Let’s face it, some places in the world are a LOT sunnier than others, so are much better for generating solar power. For instance, the United States the Pacific Northwest is not known for its constant sunshine, and in Europe the UK and Germany are considerably cloudier than Spain and Italy. However, over the past few years a potential solution has emerged in the form of organic solar cells, or OPV (organic photovoltaics) .
Organic photovoltaics are made with organic semiconductors instead of silicon. OPVs are known to be more efficient than conventional solar panels at producing power in limited lighting conditions, like when it’s cloudy. In addition, OPVs can be 3D-printed, and big areas can be covered relatively quickly, as the embedded video demonstrates.

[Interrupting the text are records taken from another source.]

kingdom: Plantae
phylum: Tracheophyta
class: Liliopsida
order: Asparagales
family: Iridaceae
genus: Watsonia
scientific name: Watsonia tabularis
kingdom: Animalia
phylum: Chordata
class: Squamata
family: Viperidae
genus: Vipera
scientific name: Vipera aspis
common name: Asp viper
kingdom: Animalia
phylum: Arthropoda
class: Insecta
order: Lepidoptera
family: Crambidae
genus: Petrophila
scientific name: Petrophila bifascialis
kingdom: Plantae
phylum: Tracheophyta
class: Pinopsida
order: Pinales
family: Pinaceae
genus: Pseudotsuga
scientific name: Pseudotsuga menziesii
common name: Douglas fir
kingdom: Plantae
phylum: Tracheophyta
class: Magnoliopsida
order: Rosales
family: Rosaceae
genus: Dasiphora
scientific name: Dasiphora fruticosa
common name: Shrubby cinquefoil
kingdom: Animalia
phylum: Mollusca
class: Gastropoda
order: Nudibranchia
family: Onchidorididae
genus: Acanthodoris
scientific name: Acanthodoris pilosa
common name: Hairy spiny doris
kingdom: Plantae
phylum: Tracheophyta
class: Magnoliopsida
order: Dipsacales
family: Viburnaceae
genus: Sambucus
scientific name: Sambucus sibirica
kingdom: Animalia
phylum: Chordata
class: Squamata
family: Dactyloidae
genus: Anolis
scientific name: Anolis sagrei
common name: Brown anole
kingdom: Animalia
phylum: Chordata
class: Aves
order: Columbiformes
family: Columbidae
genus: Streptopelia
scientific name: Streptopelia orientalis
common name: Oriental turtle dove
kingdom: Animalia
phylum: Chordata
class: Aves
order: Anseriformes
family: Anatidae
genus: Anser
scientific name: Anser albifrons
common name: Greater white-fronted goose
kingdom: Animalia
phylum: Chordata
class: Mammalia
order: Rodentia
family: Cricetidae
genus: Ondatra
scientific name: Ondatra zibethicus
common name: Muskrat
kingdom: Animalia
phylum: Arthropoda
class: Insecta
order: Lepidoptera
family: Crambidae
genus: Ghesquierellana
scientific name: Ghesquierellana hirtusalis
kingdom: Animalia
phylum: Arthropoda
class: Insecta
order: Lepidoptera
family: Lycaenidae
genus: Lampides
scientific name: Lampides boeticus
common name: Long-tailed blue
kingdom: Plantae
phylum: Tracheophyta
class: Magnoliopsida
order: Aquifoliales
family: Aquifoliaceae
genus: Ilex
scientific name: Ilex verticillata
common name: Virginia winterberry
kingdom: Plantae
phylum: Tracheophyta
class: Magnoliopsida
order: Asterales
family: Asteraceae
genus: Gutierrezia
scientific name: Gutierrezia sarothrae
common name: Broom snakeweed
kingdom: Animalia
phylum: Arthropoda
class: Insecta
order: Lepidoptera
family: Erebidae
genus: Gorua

Compared to conventional solar cells, although less efficient, organic solar cells can generate power for a greater portion of the day. They do not depend on direct sunlight hitting them (at 90 degrees), but can take advantage of rays hitting them from multiple angles. On cloudy days there is certainly less sunlight hitting the earth, but rays still hit at multiple angles.
In particularly cloudy cities, organic solar cells could generate more power than conventional solar cells. The efficiency of OPVs has improved over the past few years too, from just 5 percent in 2008 to 12 percent in 2013. Conventional solar panels average around 15% efficiency, so even though the efficiency is lower, in coming years it may be well worth using this emerging technology in particularly cloudy areas of the world.